Zerodium, a company that pays for security information and exploits, is going to pay an anonymous group of hackers $1 million dollars for finding a hack into Apple’s iOS 9.1 mobile operating system. The company started a competition in September, called The Million Dollar iOS 9 Bug Bounty, promising to pay anyone who found vulnerabilities in the iPhone’s operating system a million dollars, and apparently they have a winner.

The company behind the competition describes itself as follows:

ZERODIUM is a privately held and venture backed startup, founded by cybersecurity veterans with unparalleled experience in advanced vulnerability research and exploitation. We’ve created ZERODIUM to build a global community of talented and independent security researchers working together to provide the most up-to-date source of cybersecurity research and capabilities.

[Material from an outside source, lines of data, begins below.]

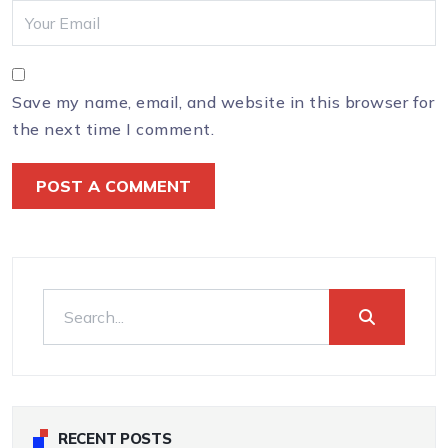
Save my name, email, and website in this browser for
the next time I comment.
RECENT POSTS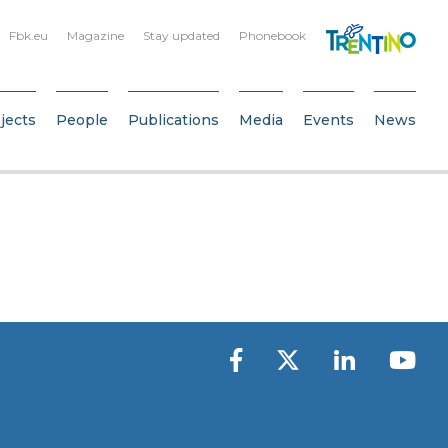
Fbk.eu
Magazine
Stay updated
Phonebook
jects
People
Publications
Media
Events
News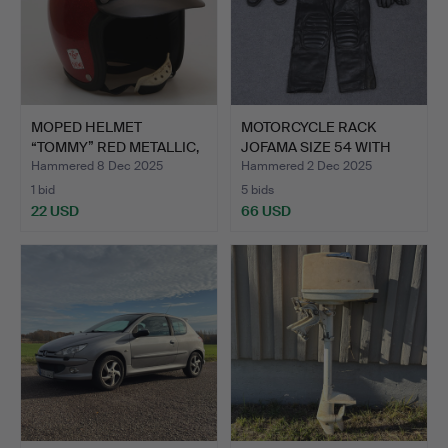
MOPED HELMET
MOTORCYCLE RACK
“TOMMY” RED METALLIC,
JOFAMA SIZE 54 WITH
SIZE 56…
GASPO …
Hammered 8 Dec 2025
Hammered 2 Dec 2025
1 bid
5 bids
22 USD
66 USD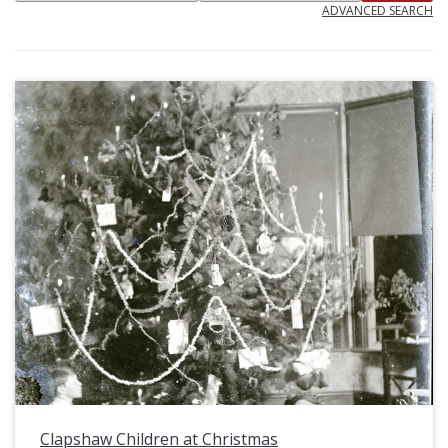
ADVANCED SEARCH
Clapshaw Children at Christmas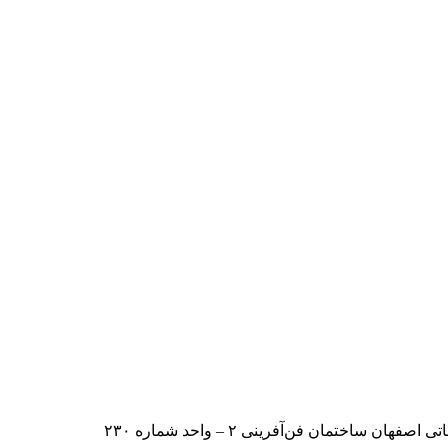
ایران – اصفهان – بلوار دانشگاه صنعت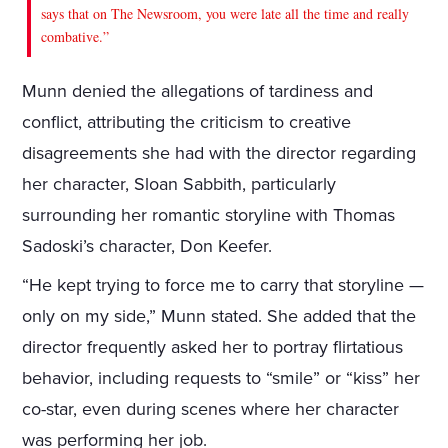
says that on The Newsroom, you were late all the time and really
combative.”
Munn denied the allegations of tardiness and
conflict, attributing the criticism to creative
disagreements she had with the director regarding
her character, Sloan Sabbith, particularly
surrounding her romantic storyline with Thomas
Sadoski’s character, Don Keefer.
“He kept trying to force me to carry that storyline —
only on my side,” Munn stated. She added that the
director frequently asked her to portray flirtatious
behavior, including requests to “smile” or “kiss” her
co-star, even during scenes where her character
was performing her job.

Chaouki Bekrar first founded VUPEN, a company that, unlike others, did its own research in finding bugs and vulnerabilities. But after attracting the attention of lawmakers and governments, who questioned the legality and morality of his doings, Bekrar moved on to start Zerodium “a zero-day vulnerability and exploit acquisition program” as he puts it.

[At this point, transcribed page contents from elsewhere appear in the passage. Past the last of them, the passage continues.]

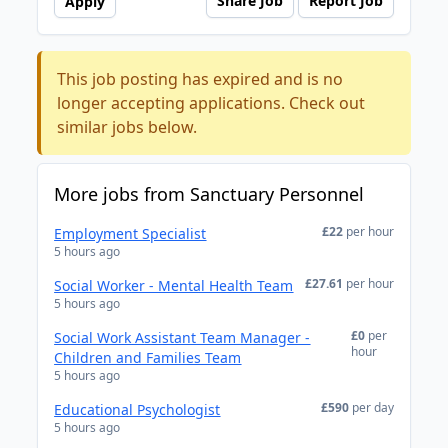
Share Job
Report Job
Apply
This job posting has expired and is no
longer accepting applications. Check out
similar jobs below.
More jobs from Sanctuary Personnel
£22
per hour
Employment Specialist
5 hours ago
£27.61
per hour
Social Worker - Mental Health Team
5 hours ago
£0
per
Social Work Assistant Team Manager -
hour
Children and Families Team
5 hours ago
£590
per day
Educational Psychologist
5 hours ago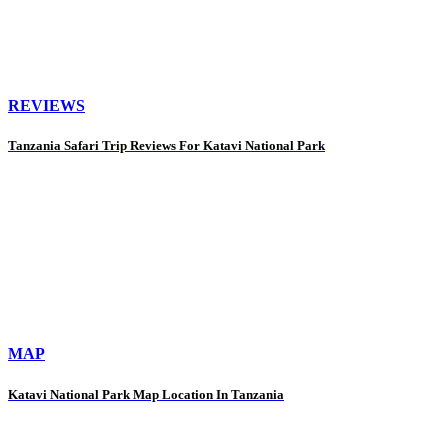
REVIEWS
Tanzania Safari Trip Reviews For Katavi National Park
MAP
Katavi National Park Map Location In Tanzania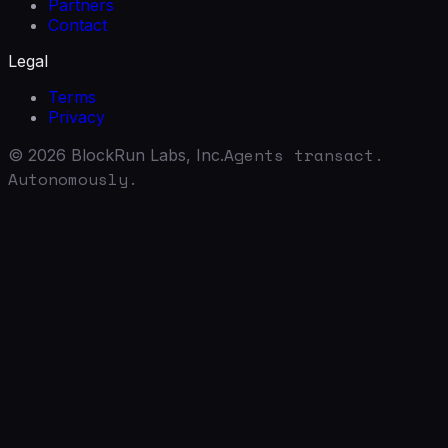
Partners
Contact
Legal
Terms
Privacy
Agents transact.
©
2026
BlockRun Labs, Inc.
Autonomously.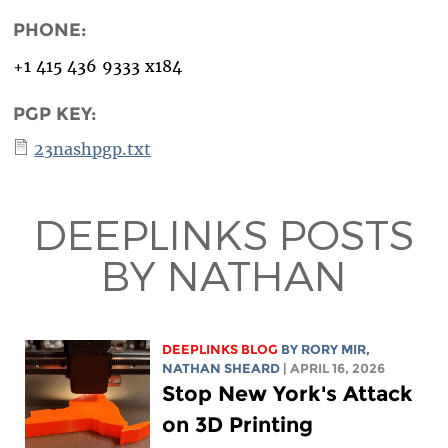
PHONE:
+1 415 436 9333 x184
PGP KEY:
23nashpgp.txt
DEEPLINKS POSTS
BY NATHAN
DEEPLINKS BLOG
BY
RORY MIR
,
NATHAN SHEARD
| APRIL 16, 2026
Stop New York's Attack
on 3D Printing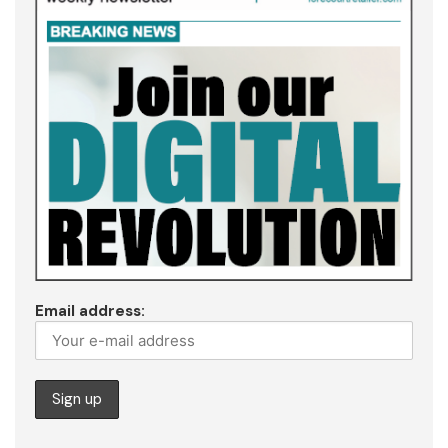
Email address: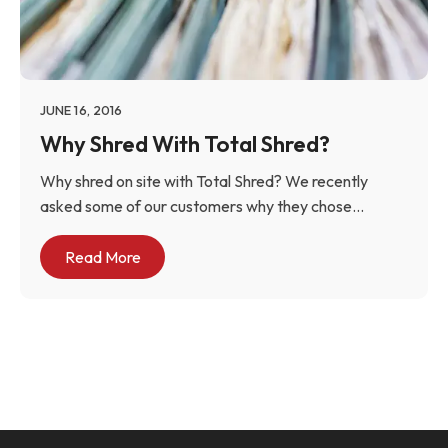
JUNE 16, 2016
Why Shred With Total Shred?
Why shred on site with Total Shred? We recently
asked some of our customers why they chose...
Read More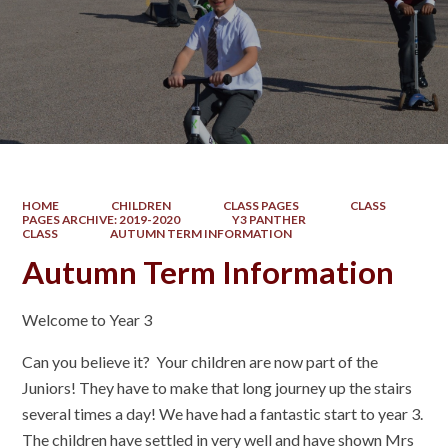
HOME
CHILDREN
CLASS PAGES
CLASS
PAGES ARCHIVE: 2019-2020
Y3 PANTHER
CLASS
AUTUMN TERM INFORMATION
Autumn Term Information
Welcome to Year 3
Can you believe it? Your children are now part of the
Juniors! They have to make that long journey up the stairs
several times a day! We have had a fantastic start to year 3.
The children have settled in very well and have shown Mrs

Bug bounties are nothing new, they are widely used as a motivation for hackers to find weaknesses in systems, before they go public. In this case, Zerodium has no intention of fixing anything, but selling the acquired knowledge to the highest bidding company or organization, indifferent to the buyer’s intentions. The requirements or conditions to win the bounty sound very much like the search for a new jailbreak; but this will give an unknown buyer, who is willing to pay at least over a million dollars, the capability to infiltrate all devices running on iOS 9.1 and do whatever he pleases. Spooky.  .

Here is what the hackers had to achieve if they wanted to get the whole jackpot.

Eligible submissions must include a full chain of unknown, unpublished, and unreported vulnerabilities/exploits (aka zero-days) which are combined to bypass all iOS 9 exploit mitigations including: ASLR, sandboxes, rootless, code signing, and bootchain.

The exploit/jailbreak must lead to and allow a remote, privileged, and persistent installation of an arbitrary app (e.g. Cydia) on a fully updated iOS 9 device (see below).

The initial attack vector must be either:

    – a web page targeting the mobile browser (Mobile Safari OR Google Chrome) in its default configuration; OR

    – a web page targeting any application reachable through the browser; OR

    – a text message and/or a multimedia file delivered through a SMS or MMS.

The whole exploitation/jailbreak process should be achievable remotely, reliably, silently, and without requiring any user interaction except visiting a web page or reading a SMS/MMS (attack vectors such as physical access, bluetooth, NFC, or baseband are not eligible for the Million Dollar iOS 9 Bug Bounty. ZERODIUM may, at its sole discretion, make a distinct offer to acquire such attack vectors.).

The exploit/jailbreak must support and work reliably on the following devices (32-bit and 64-bit when applicable):

    – iPhone 6s / iPhone 6s Plus / iPhone 6 / iPhone 6 Plus

    – iPhone 5 / iPhone 5c / iPhone 5s

    – iPad Air 2 / iPad Air / iPad (4rd generation) / iPad (3th generation) / iPad mini 4 / iPad mini 2

Partial or incomplete exploits/jailbreaks will not be eligible for the Million Dollar iOS 9 Bug Bounty. ZERODIUM may, at its sole discretion, make a distinct offer to acquire such partial exploits.

All submissions must be made exclusively to ZERODIUM and must include the fully functioning exploit and its source code (if any), and a detailed whitepaper describing all the zero-day vulnerabilities and techniques used in the jailbreak.